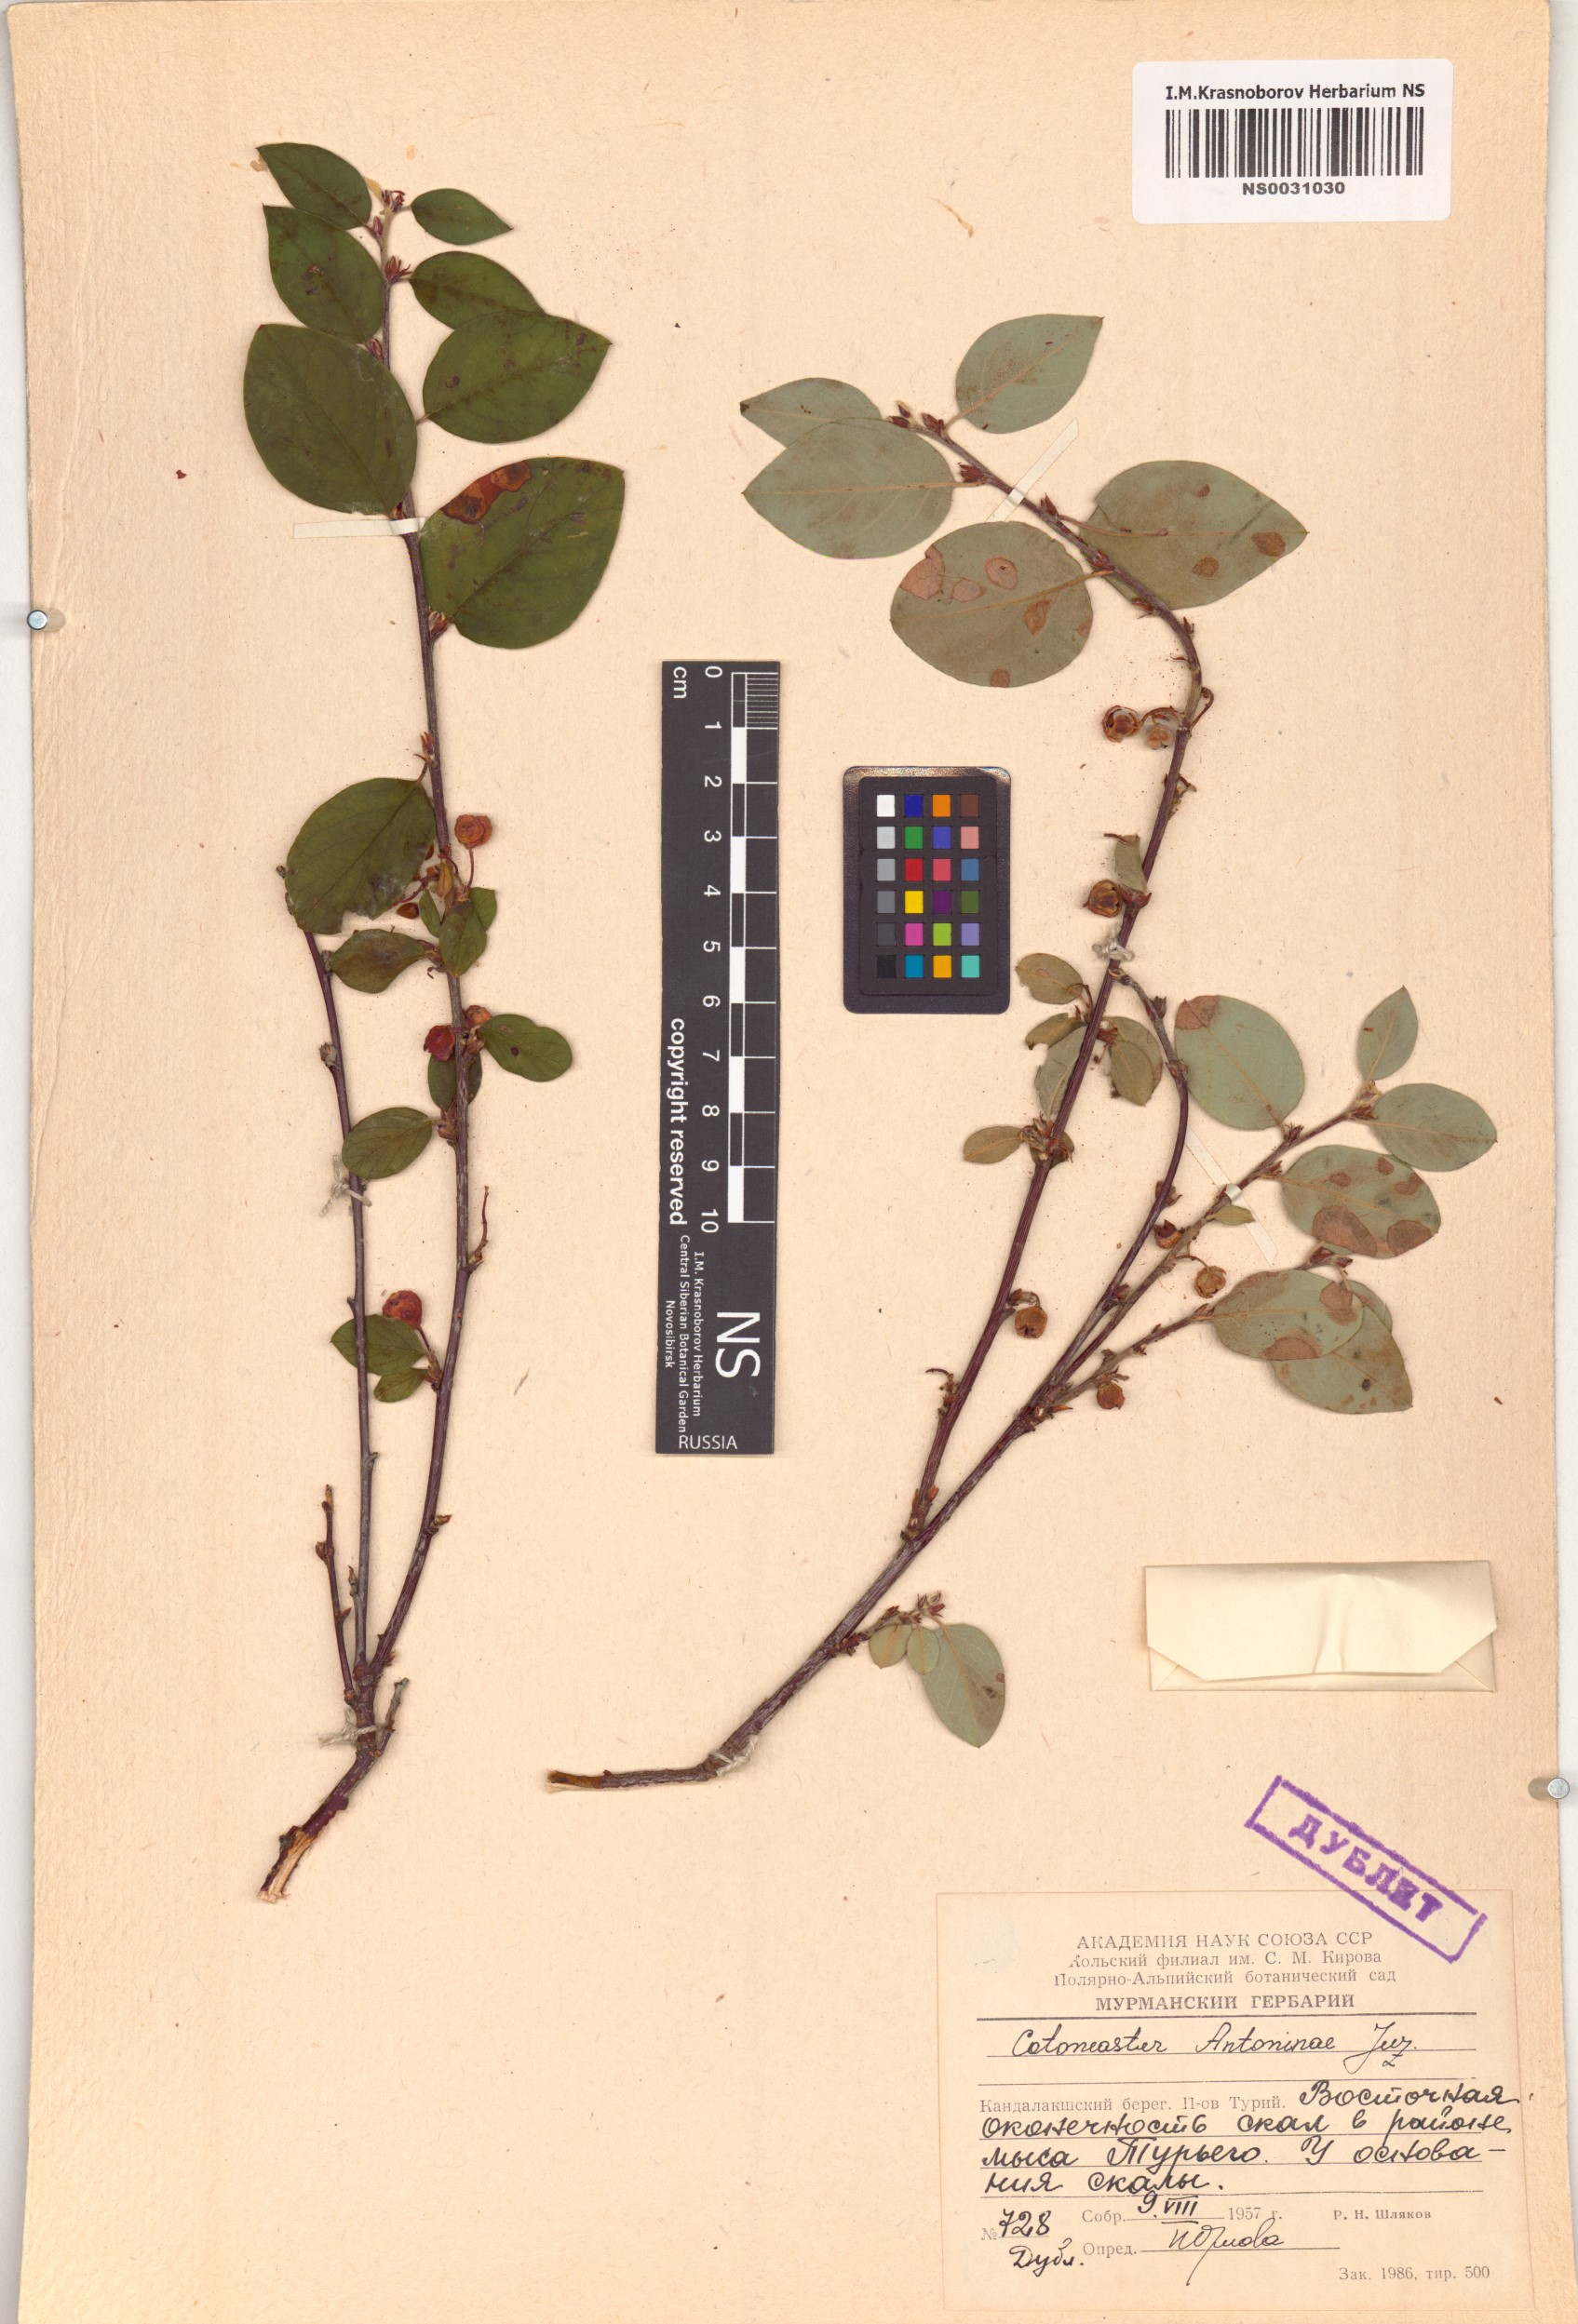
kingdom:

········

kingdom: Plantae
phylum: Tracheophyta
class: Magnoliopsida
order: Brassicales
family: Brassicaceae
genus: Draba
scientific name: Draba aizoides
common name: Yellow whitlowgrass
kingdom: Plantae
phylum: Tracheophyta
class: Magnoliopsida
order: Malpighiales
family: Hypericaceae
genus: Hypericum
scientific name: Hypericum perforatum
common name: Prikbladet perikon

········

AIM OF THE TASK: Copy out, unchanged, every line between the line containing "family: Brassicaceae" and the line containing "common name: Prikbladet perikon", inclusive.

EXERCISE RESPONSE:
family: Brassicaceae
genus: Draba
scientific name: Draba aizoides
common name: Yellow whitlowgrass
kingdom: Plantae
phylum: Tracheophyta
class: Magnoliopsida
order: Malpighiales
family: Hypericaceae
genus: Hypericum
scientific name: Hypericum perforatum
common name: Prikbladet perikon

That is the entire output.